§ **The problem**
Pick out each line below that contains the string "seguido", and copy those lines in full. Treat uppercase and lowercase as distinct.

[Collected data]
★ ★ ★ ★ ★ ★ ★
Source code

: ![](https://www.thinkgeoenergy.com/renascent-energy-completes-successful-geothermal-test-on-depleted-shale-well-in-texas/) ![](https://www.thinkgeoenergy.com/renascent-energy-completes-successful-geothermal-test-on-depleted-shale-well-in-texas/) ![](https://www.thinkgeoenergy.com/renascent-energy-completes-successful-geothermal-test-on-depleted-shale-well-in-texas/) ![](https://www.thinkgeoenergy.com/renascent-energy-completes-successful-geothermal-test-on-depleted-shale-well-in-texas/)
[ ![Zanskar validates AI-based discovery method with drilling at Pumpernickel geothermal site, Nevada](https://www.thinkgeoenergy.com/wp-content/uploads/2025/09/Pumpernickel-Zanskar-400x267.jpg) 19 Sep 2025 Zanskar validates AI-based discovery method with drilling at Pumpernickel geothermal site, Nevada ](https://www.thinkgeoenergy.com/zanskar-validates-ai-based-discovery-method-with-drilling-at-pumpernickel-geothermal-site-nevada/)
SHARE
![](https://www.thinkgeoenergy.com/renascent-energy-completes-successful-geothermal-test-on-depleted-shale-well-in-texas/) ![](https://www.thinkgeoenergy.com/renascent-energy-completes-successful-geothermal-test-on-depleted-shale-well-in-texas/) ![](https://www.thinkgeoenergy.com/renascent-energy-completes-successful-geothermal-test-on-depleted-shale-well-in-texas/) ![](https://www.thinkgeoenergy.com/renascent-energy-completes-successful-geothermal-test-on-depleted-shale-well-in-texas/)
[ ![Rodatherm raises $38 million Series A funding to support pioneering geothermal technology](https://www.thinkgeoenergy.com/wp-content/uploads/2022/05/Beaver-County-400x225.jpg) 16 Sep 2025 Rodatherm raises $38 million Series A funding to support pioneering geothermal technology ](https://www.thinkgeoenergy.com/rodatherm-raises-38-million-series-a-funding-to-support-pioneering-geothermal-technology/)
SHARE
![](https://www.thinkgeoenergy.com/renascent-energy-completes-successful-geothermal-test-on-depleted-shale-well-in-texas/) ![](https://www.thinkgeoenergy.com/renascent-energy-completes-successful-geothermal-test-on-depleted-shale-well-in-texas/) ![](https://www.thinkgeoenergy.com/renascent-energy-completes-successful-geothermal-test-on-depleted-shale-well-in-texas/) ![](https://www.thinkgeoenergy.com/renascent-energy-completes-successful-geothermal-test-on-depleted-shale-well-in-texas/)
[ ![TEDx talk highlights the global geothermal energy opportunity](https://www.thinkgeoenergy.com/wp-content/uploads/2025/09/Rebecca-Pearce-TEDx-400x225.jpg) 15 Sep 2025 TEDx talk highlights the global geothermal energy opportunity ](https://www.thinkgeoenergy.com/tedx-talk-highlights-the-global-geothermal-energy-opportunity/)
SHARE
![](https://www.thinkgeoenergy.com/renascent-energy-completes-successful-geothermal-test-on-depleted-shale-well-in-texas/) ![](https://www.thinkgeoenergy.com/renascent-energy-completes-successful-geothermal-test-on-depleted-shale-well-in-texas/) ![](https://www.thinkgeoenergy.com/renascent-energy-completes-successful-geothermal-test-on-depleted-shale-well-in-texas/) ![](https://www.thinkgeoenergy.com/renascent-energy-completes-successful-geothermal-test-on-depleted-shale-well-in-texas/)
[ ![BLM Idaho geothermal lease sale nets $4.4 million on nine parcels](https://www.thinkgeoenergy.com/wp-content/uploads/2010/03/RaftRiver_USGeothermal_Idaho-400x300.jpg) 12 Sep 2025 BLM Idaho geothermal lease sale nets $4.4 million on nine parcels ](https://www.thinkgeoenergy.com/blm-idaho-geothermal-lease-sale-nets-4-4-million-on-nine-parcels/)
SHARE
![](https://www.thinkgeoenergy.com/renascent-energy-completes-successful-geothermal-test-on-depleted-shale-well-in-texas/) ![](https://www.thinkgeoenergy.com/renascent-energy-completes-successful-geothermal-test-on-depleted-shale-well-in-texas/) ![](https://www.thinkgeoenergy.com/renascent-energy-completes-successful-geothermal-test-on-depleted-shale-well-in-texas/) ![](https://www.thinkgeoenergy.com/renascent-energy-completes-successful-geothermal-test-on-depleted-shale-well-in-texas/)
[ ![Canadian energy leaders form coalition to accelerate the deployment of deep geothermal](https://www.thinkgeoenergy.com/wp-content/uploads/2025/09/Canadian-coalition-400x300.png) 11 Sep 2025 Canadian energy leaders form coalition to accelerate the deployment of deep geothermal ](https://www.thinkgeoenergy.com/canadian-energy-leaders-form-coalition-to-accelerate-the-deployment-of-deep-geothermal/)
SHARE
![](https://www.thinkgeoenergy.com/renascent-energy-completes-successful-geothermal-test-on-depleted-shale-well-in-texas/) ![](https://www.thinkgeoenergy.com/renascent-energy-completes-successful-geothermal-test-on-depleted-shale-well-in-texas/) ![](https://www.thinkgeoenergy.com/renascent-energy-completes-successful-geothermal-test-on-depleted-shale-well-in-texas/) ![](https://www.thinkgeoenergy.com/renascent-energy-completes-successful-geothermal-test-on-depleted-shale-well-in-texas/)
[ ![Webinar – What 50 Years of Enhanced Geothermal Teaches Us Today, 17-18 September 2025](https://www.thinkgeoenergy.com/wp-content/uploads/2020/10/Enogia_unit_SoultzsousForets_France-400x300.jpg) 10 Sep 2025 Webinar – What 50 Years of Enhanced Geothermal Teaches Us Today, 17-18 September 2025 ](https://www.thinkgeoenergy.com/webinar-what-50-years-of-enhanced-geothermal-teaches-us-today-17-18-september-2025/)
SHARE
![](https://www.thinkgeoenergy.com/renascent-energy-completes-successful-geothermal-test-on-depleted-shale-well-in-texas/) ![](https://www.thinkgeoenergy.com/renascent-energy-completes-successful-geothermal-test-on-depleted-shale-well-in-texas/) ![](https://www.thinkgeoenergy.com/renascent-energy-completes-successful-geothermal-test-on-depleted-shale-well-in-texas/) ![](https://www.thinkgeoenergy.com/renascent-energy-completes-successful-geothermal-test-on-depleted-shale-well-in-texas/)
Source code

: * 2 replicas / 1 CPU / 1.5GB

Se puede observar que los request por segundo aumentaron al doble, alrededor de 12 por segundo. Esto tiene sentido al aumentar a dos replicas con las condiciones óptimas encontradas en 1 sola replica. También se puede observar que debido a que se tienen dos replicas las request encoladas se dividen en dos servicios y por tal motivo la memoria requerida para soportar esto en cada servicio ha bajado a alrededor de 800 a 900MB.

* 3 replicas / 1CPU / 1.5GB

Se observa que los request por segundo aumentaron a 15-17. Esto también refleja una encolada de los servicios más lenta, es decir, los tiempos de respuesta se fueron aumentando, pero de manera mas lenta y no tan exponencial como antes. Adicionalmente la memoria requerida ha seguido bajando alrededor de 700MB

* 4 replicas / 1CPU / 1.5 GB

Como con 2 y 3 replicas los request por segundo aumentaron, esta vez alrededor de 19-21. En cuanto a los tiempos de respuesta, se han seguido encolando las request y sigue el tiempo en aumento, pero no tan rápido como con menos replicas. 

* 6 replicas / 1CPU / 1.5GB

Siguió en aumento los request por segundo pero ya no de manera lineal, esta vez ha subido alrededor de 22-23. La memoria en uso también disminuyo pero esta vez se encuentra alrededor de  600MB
★ ★ ★ ★ ★ ★ ★
§ **The answer**
Se observa que los request por segundo aumentaron a 15-17. Esto también refleja una encolada de los servicios más lenta, es decir, los tiempos de respuesta se fueron aumentando, pero de manera mas lenta y no tan exponencial como antes. Adicionalmente la memoria requerida ha seguido bajando alrededor de 700MB
Como con 2 y 3 replicas los request por segundo aumentaron, esta vez alrededor de 19-21. En cuanto a los tiempos de respuesta, se han seguido encolando las request y sigue el tiempo en aumento, pero no tan rápido como con menos replicas. 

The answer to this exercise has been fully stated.